_What you should do_
Reproduce the material from its start through the line containing "Indicated: 3,56", substituting "service log" for "maintenance sheet" and leaving everything else unchanged. Leave the pictures out.

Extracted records

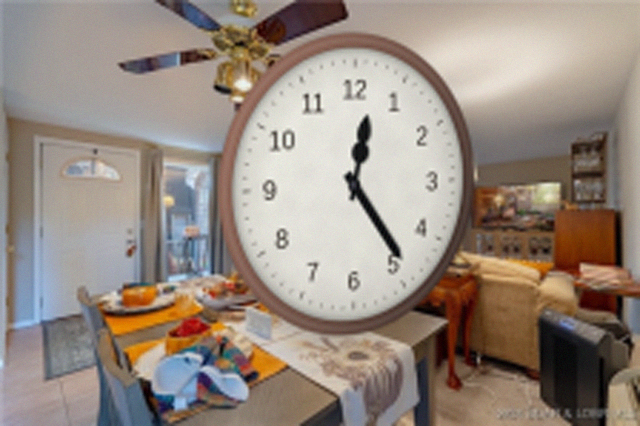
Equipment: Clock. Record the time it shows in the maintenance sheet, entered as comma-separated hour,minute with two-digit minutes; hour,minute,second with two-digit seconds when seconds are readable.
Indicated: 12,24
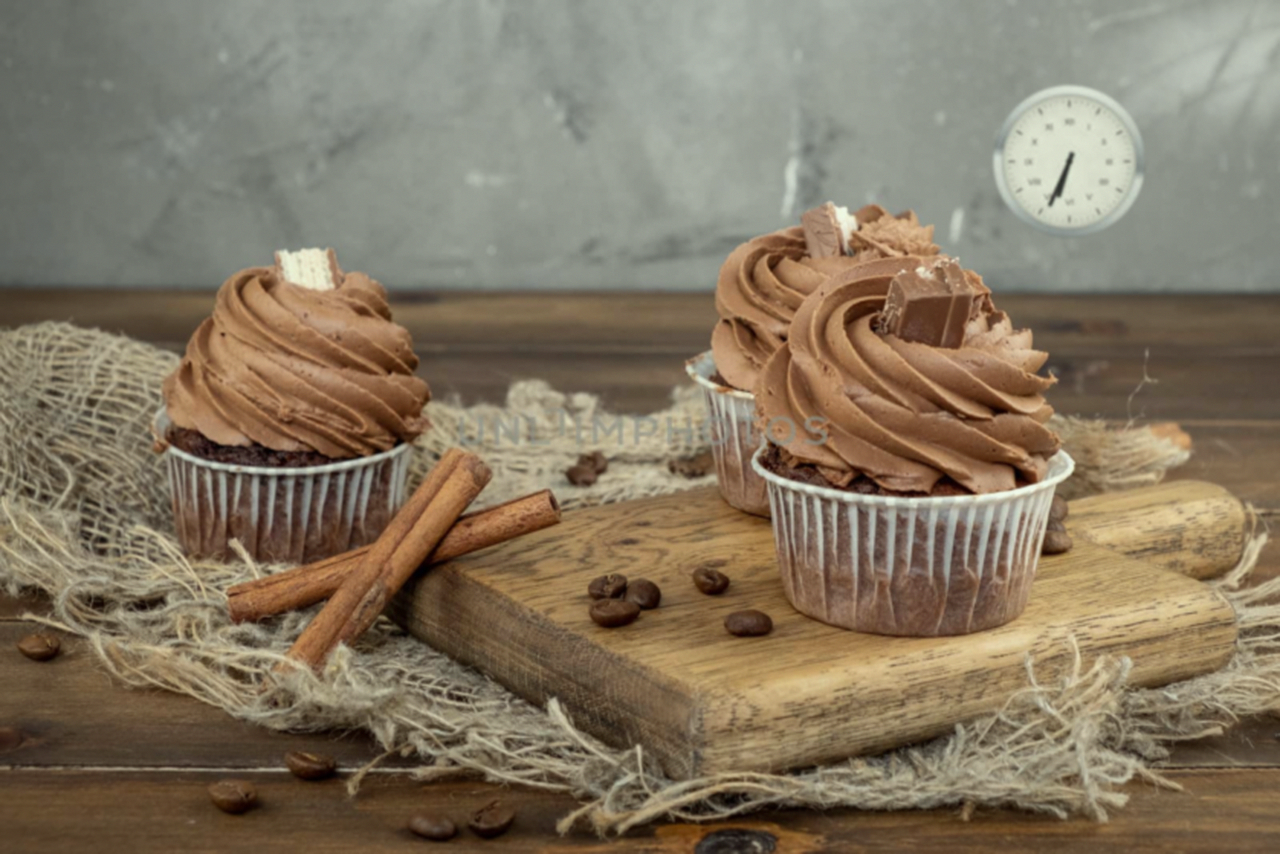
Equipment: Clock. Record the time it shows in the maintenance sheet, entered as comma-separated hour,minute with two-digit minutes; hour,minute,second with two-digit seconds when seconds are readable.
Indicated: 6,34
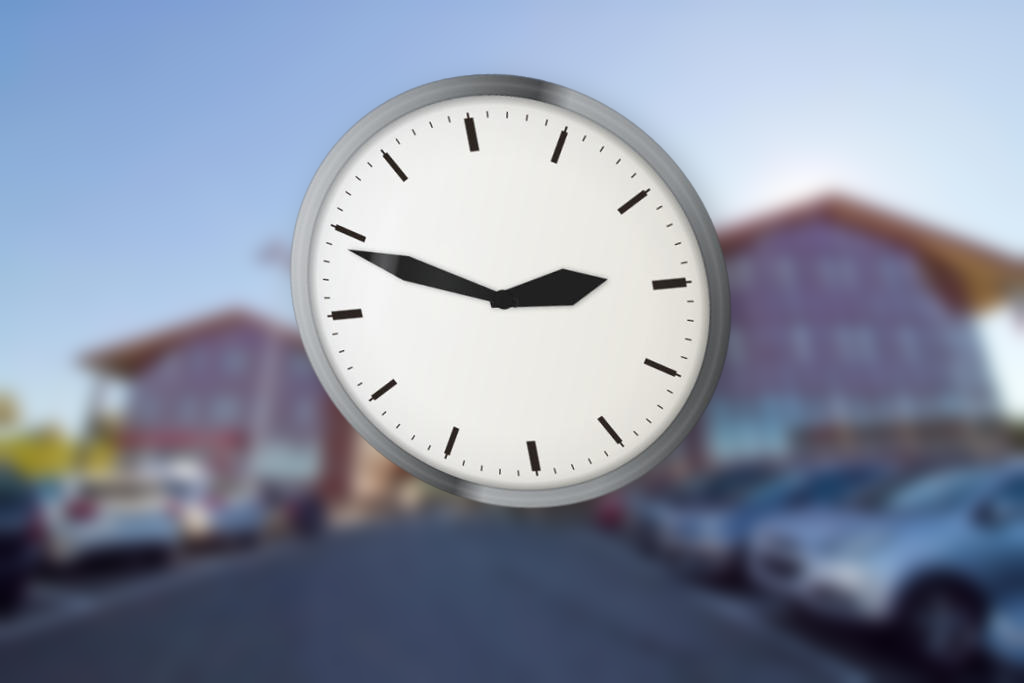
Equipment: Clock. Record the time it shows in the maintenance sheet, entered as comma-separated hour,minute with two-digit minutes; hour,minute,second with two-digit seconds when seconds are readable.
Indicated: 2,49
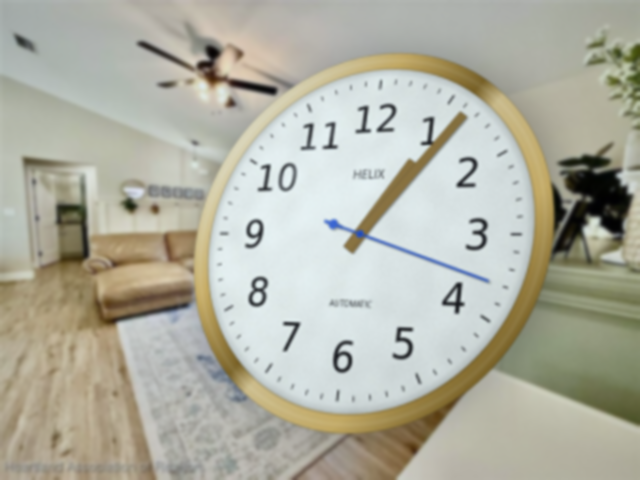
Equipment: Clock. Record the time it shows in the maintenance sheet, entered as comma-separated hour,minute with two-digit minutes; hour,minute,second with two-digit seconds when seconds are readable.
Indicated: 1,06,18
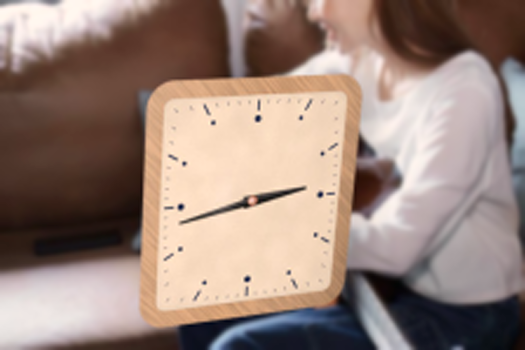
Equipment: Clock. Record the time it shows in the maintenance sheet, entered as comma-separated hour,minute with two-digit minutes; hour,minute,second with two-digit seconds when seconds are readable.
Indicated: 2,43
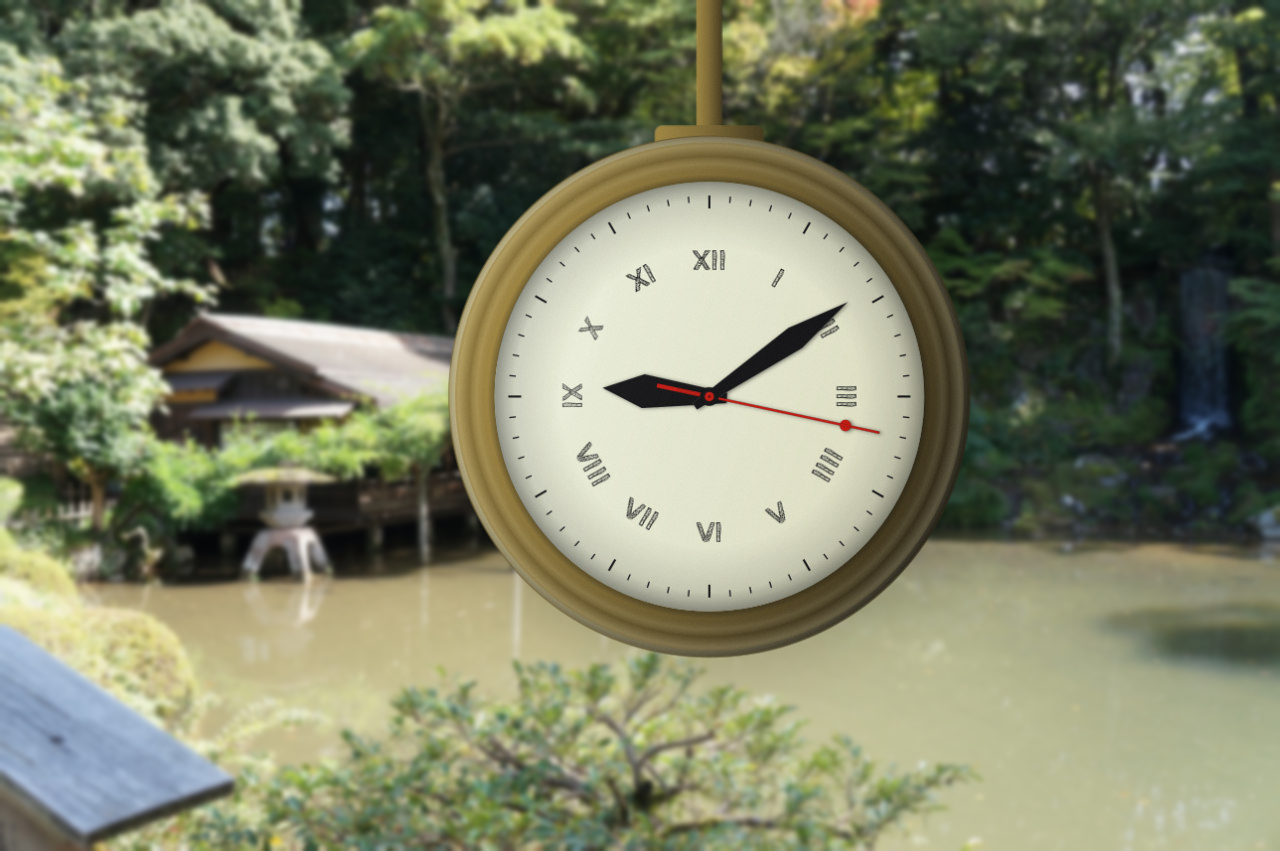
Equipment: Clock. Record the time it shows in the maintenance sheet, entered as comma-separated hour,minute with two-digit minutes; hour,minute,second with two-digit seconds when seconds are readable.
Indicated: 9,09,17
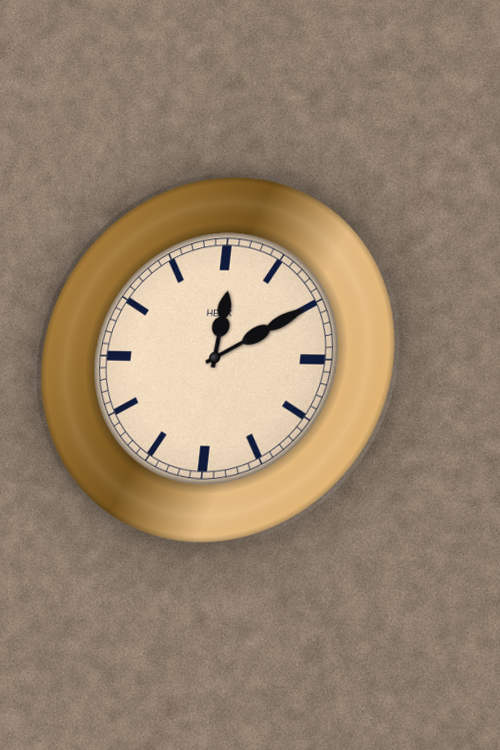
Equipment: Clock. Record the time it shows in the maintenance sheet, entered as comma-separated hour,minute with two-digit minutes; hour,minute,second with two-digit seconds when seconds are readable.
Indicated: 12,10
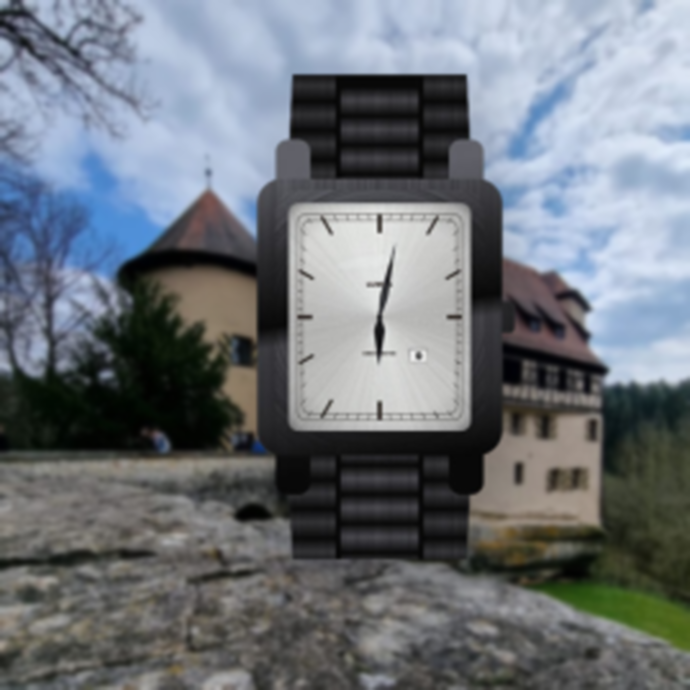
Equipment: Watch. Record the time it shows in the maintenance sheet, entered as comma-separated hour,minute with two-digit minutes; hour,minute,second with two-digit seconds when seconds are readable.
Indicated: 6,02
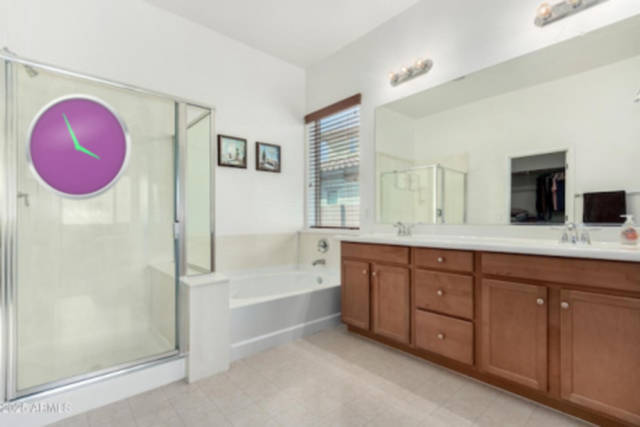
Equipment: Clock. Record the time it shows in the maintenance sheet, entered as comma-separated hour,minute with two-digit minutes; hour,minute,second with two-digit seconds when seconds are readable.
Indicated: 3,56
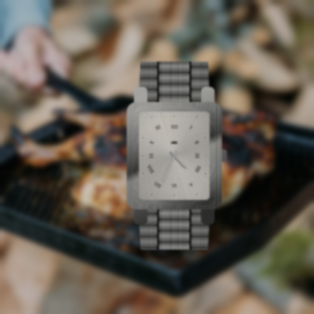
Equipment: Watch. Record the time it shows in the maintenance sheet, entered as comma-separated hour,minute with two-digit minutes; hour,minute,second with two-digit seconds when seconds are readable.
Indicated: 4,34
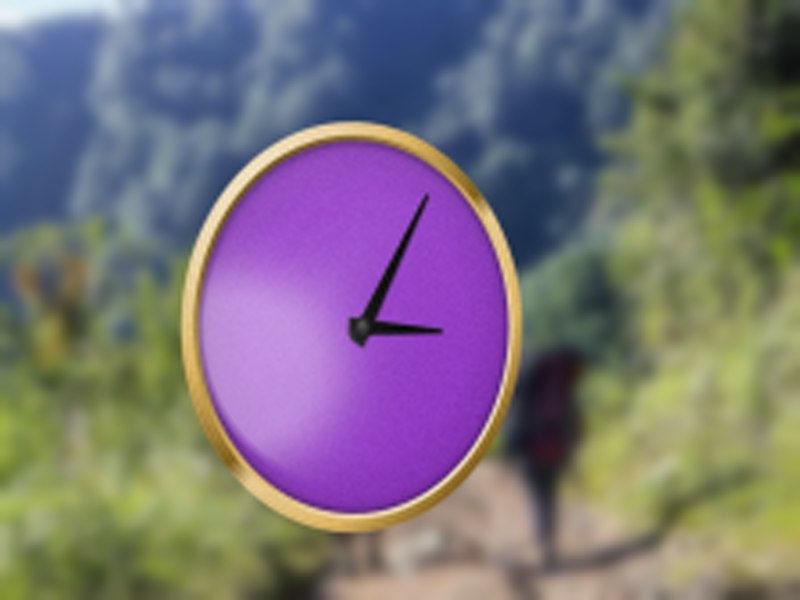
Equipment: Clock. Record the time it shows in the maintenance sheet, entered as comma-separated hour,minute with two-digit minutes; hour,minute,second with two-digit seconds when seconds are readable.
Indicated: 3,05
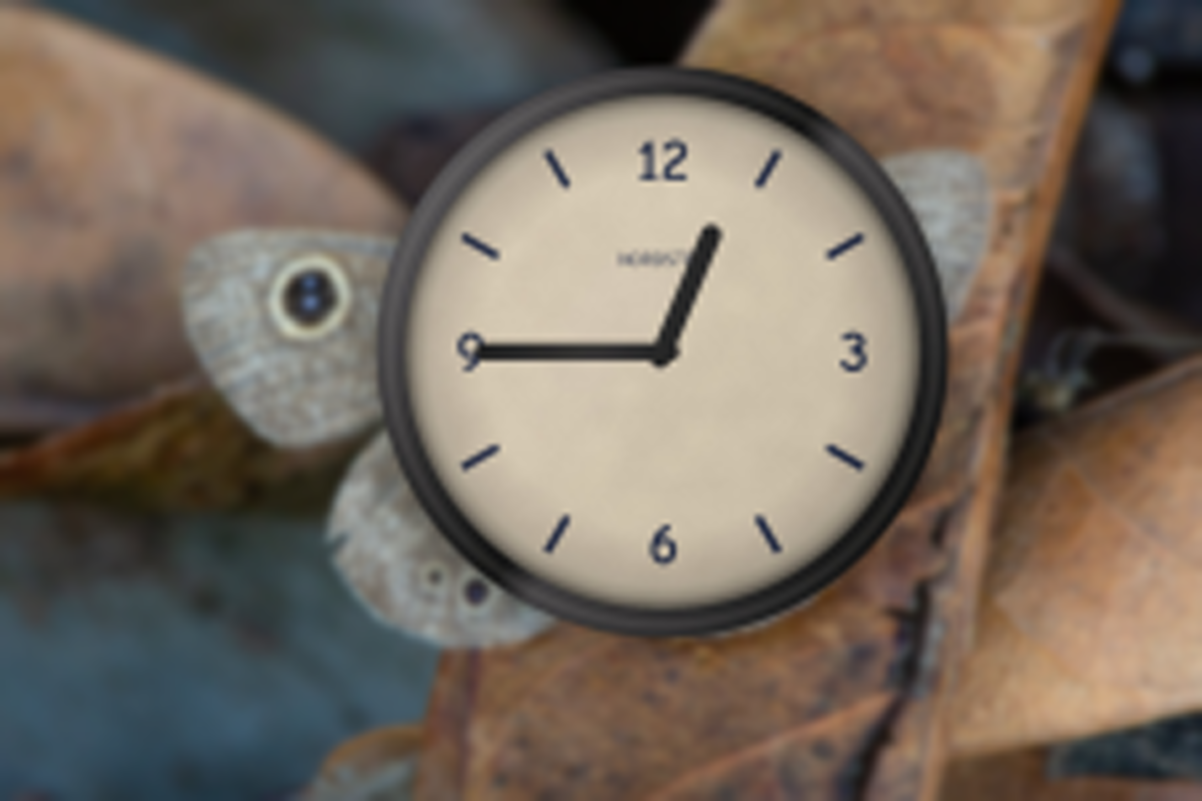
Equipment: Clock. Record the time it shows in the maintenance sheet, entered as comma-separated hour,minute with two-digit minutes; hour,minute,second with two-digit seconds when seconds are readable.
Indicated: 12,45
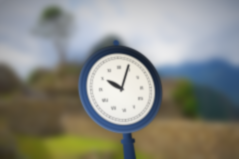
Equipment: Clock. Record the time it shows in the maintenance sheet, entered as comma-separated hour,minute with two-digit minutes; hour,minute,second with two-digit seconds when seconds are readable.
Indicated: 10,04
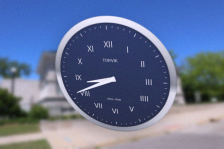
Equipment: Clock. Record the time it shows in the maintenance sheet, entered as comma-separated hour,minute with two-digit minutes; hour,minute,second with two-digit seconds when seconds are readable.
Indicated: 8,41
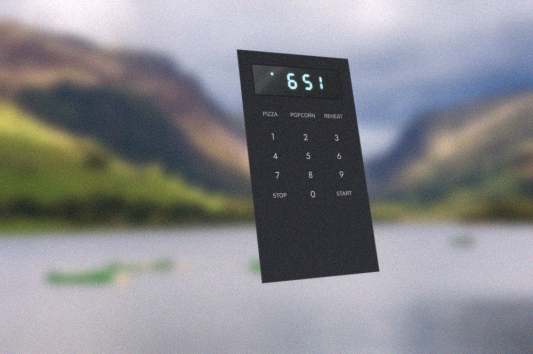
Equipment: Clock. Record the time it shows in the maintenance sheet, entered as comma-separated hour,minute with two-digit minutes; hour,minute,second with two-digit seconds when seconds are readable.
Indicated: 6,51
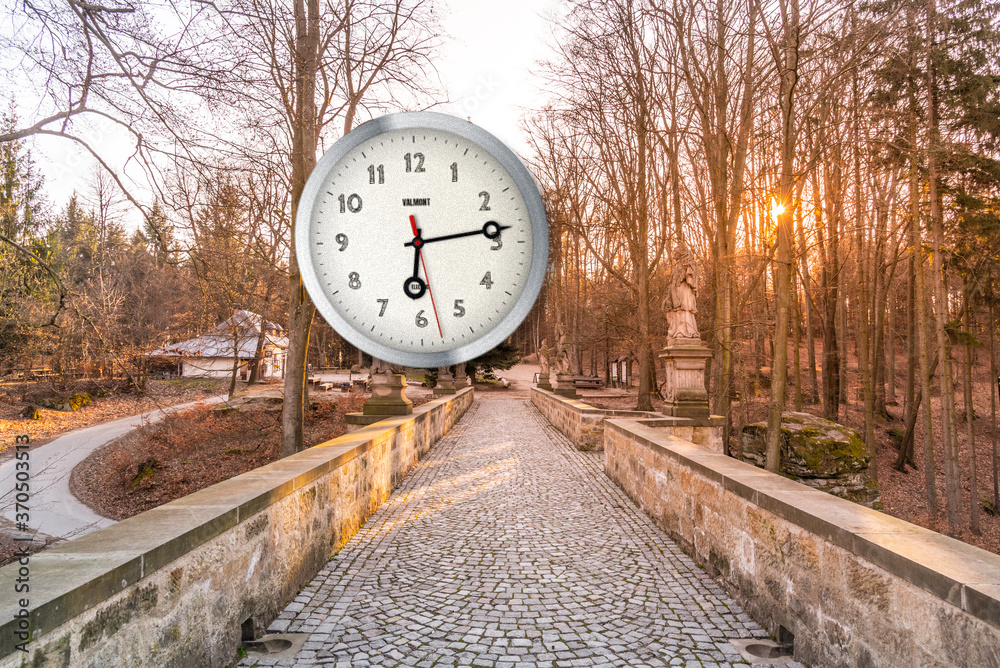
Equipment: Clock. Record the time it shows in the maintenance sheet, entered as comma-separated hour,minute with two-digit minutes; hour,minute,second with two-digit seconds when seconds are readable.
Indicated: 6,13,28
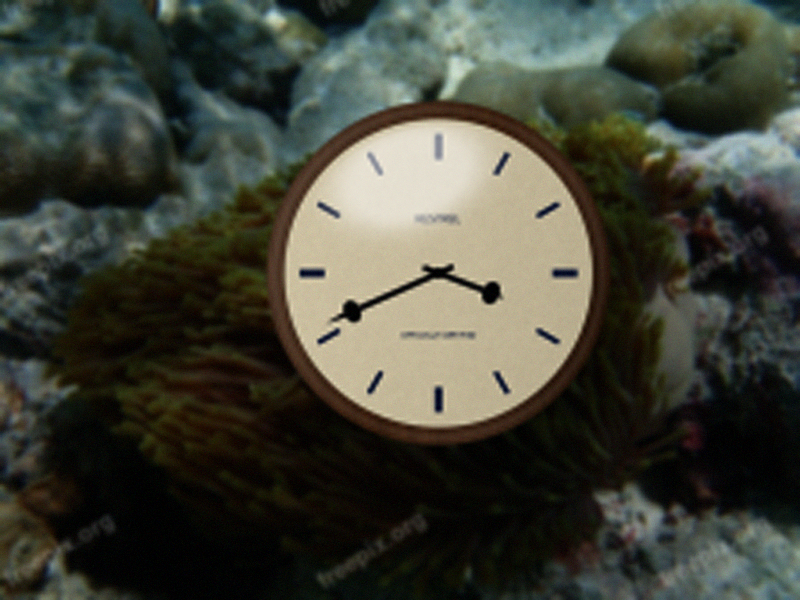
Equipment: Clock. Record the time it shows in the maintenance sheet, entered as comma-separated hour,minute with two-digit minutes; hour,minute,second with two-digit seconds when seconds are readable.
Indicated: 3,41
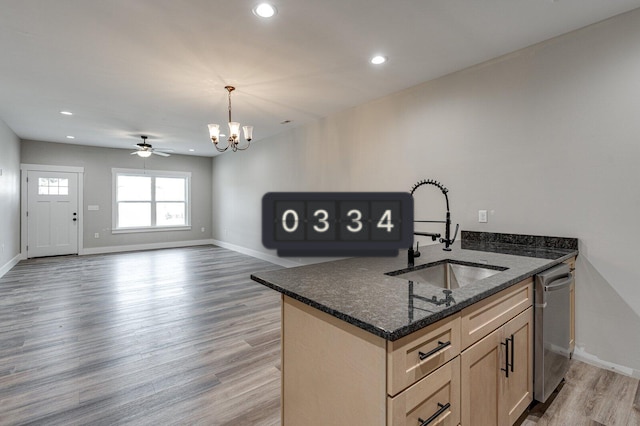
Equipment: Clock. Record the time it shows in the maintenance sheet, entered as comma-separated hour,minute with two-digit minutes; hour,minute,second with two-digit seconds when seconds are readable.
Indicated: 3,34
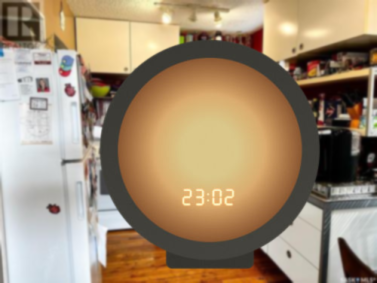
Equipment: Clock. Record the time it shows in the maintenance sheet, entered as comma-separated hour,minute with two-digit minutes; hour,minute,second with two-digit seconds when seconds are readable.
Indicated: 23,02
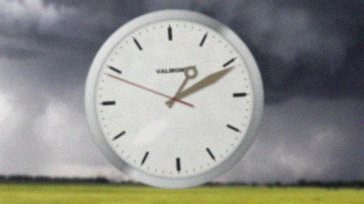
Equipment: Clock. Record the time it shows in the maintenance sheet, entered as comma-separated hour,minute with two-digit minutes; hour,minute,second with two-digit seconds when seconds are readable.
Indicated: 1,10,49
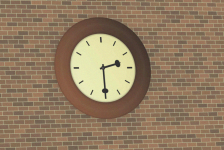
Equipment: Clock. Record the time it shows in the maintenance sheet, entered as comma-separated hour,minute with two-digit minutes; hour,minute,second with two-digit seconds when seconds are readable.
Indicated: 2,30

_Written solution_
Equipment: Clock. Record the time it shows in the service log, entered as comma-separated hour,minute with two-digit minutes; hour,minute,second with two-digit seconds when seconds are readable.
Indicated: 12,24
Equipment: Clock. Record the time it shows in the service log, entered as comma-separated hour,minute with two-digit minutes; hour,minute,second with two-digit seconds when seconds are readable.
Indicated: 6,34
Equipment: Clock. Record the time it shows in the service log, entered as comma-separated hour,minute with two-digit minutes; hour,minute,second with two-digit seconds when seconds are readable.
Indicated: 2,49
Equipment: Clock. Record the time it shows in the service log, entered as comma-separated hour,minute with two-digit minutes; hour,minute,second with two-digit seconds when seconds are readable.
Indicated: 1,06,18
Equipment: Clock. Record the time it shows in the service log, entered as comma-separated hour,minute with two-digit minutes; hour,minute,second with two-digit seconds when seconds are readable.
Indicated: 2,43
Equipment: Clock. Record the time it shows in the service log, entered as comma-separated hour,minute with two-digit minutes; hour,minute,second with two-digit seconds when seconds are readable.
Indicated: 9,09,17
Equipment: Clock. Record the time it shows in the service log, entered as comma-separated hour,minute with two-digit minutes; hour,minute,second with two-digit seconds when seconds are readable.
Indicated: 12,10
Equipment: Watch. Record the time it shows in the service log, entered as comma-separated hour,minute with two-digit minutes; hour,minute,second with two-digit seconds when seconds are readable.
Indicated: 6,02
Equipment: Clock. Record the time it shows in the service log, entered as comma-separated hour,minute with two-digit minutes; hour,minute,second with two-digit seconds when seconds are readable.
Indicated: 3,56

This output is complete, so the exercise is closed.